De plug-in draait (nu) probleemloos, reageert netjes op het line-in signaal - behalve dan dat sommige visualizations hier slecht matig op letten, maar dat is alleen een kwestie van een zooi avs's opzoeken.


Ander vraagje: Ik denk erover om hiervoor een 2e hands laptop aan te schaffen, wat zal je minimaal nodig hebben om dit vloeiend te kunnen draaien?



------------------------
Wees een bink, rook niet maar drink...

----------


## -Bart-

Er zijn niet zoveel laptop met video out.

Je zou een video kaart g450 van matrox kunnen nemen, dan kan je een geselecteerd deel van je desktop vergroot naar je tv out kunnen sturen. ideaal voor winamp dus.

Maar je hebt hier veel mooiere en toegespitste software voor, zoals moonster!
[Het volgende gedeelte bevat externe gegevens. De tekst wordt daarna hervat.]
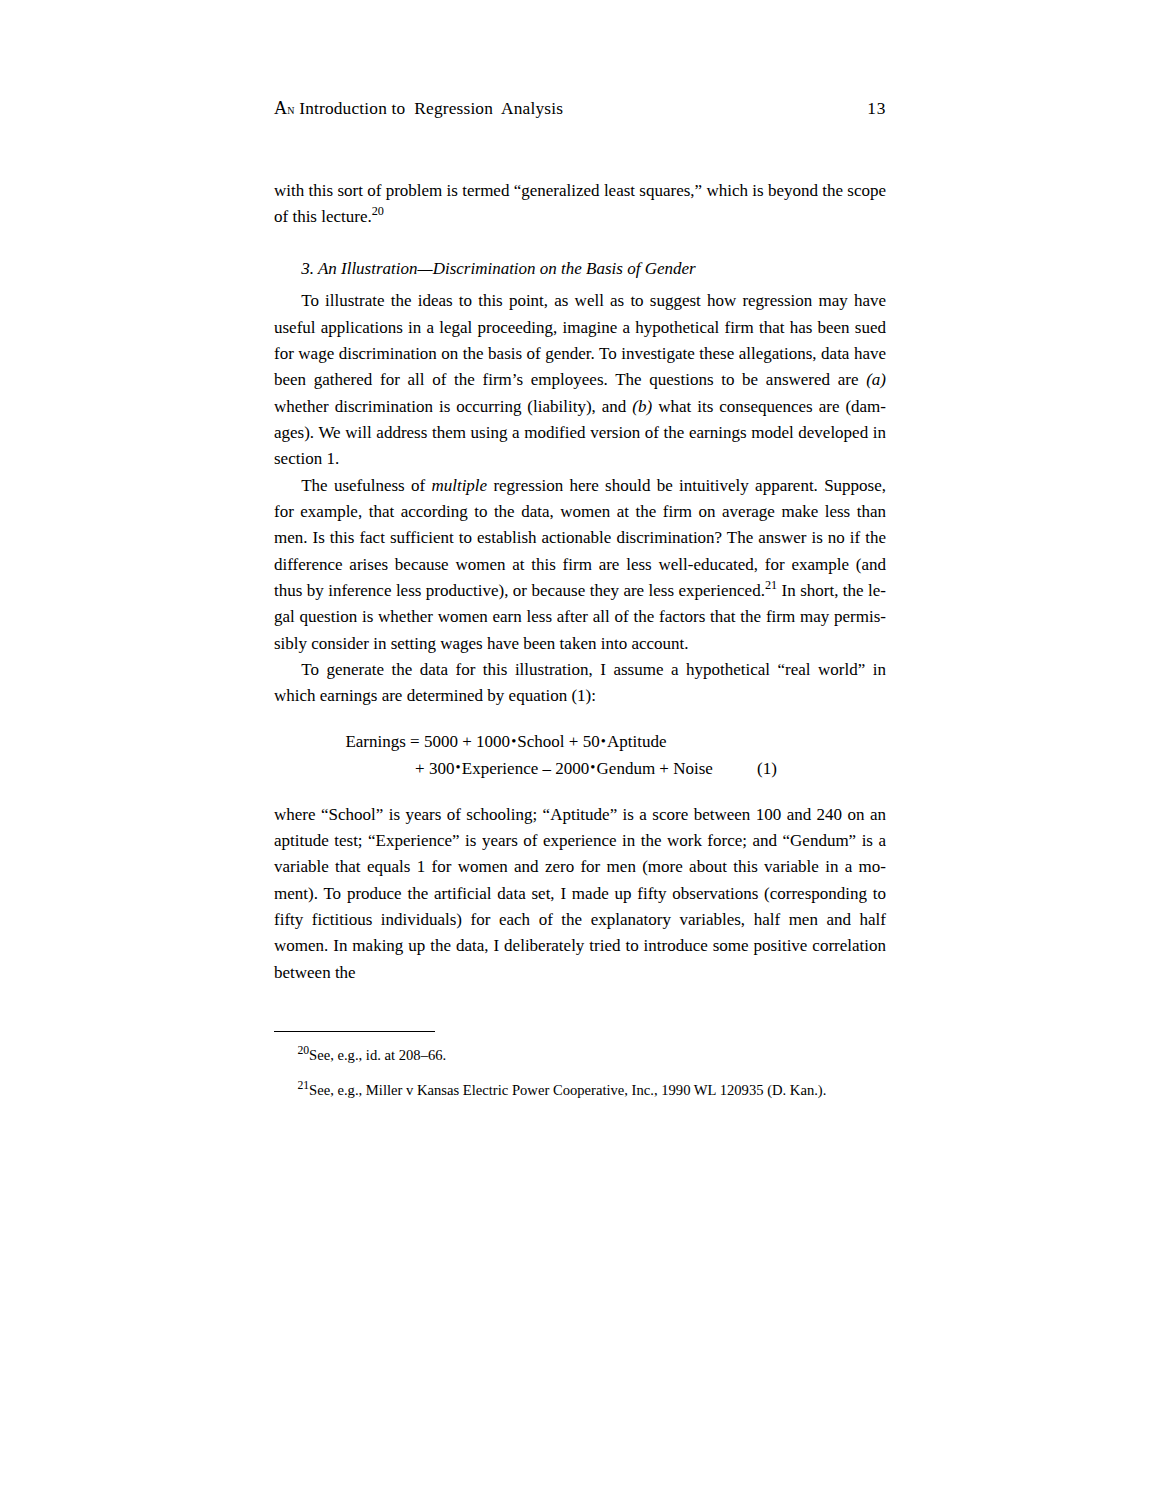An Introduction to Regression Analysis 13
with this sort of problem is termed “generalized least squares,” which is beyond the scope of this lecture.20
3. An Illustration—Discrimination on the Basis of Gender
To illustrate the ideas to this point, as well as to suggest how regression may have useful applications in a legal proceeding, imagine a hypothetical firm that has been sued for wage discrimination on the basis of gender. To investigate these allegations, data have been gathered for all of the firm’s employees. The questions to be answered are (a) whether discrimination is occurring (liability), and (b) what its consequences are (damages). We will address them using a modified version of the earnings model developed in section 1.
The usefulness of multiple regression here should be intuitively apparent. Suppose, for example, that according to the data, women at the firm on average make less than men. Is this fact sufficient to establish actionable discrimination? The answer is no if the difference arises because women at this firm are less well-educated, for example (and thus by inference less productive), or because they are less experienced.21 In short, the legal question is whether women earn less after all of the factors that the firm may permissibly consider in setting wages have been taken into account.
To generate the data for this illustration, I assume a hypothetical “real world” in which earnings are determined by equation (1):
Earnings = 5000 + 1000•School + 50•Aptitude
+ 300•Experience – 2000•Gendum + Noise(1)
where “School” is years of schooling; “Aptitude” is a score between 100 and 240 on an aptitude test; “Experience” is years of experience in the work force; and “Gendum” is a variable that equals 1 for women and zero for men (more about this variable in a moment). To produce the artificial data set, I made up fifty observations (corresponding to fifty fictitious individuals) for each of the explanatory variables, half men and half women. In making up the data, I deliberately tried to introduce some positive correlation between the
20See, e.g., id. at 208–66.
21See, e.g., Miller v Kansas Electric Power Cooperative, Inc., 1990 WL 120935 (D. Kan.).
Kijk ff op www.audiovisualizers.com hebben ze ook een forum

B.Sliggers

----------


## CyberNBD

Die G450 is een mogelijkheid, ik heb hem hier thuis ook in de comp zitten, en al es wat mee geprobeerd, maar ideaal is het niet, als je wil wisselen tss bijvoorbeeld je winamp visualisatie en powerpoint zal je het altijd blijven zien.

Greetzzz,
Tom

----------


## Rudy Vorstenbosch

Moonster ken ik!
Is een leuk progje!

*<h5>Showtechniek</h5>*[b][url]

----------


## Juce

Wij hebben het zelfde probleem gehad, maar hadden niet zoveel tijd om een oplossing te zoeken, dus hebben we het eenvoudig opgelost:
de montor's die in de truss hingen daarvan hadden we gewoon de signaalkabel onderbroken en dan gaven deze een zwart scherm met enkel onderaan een klein blauw balkje.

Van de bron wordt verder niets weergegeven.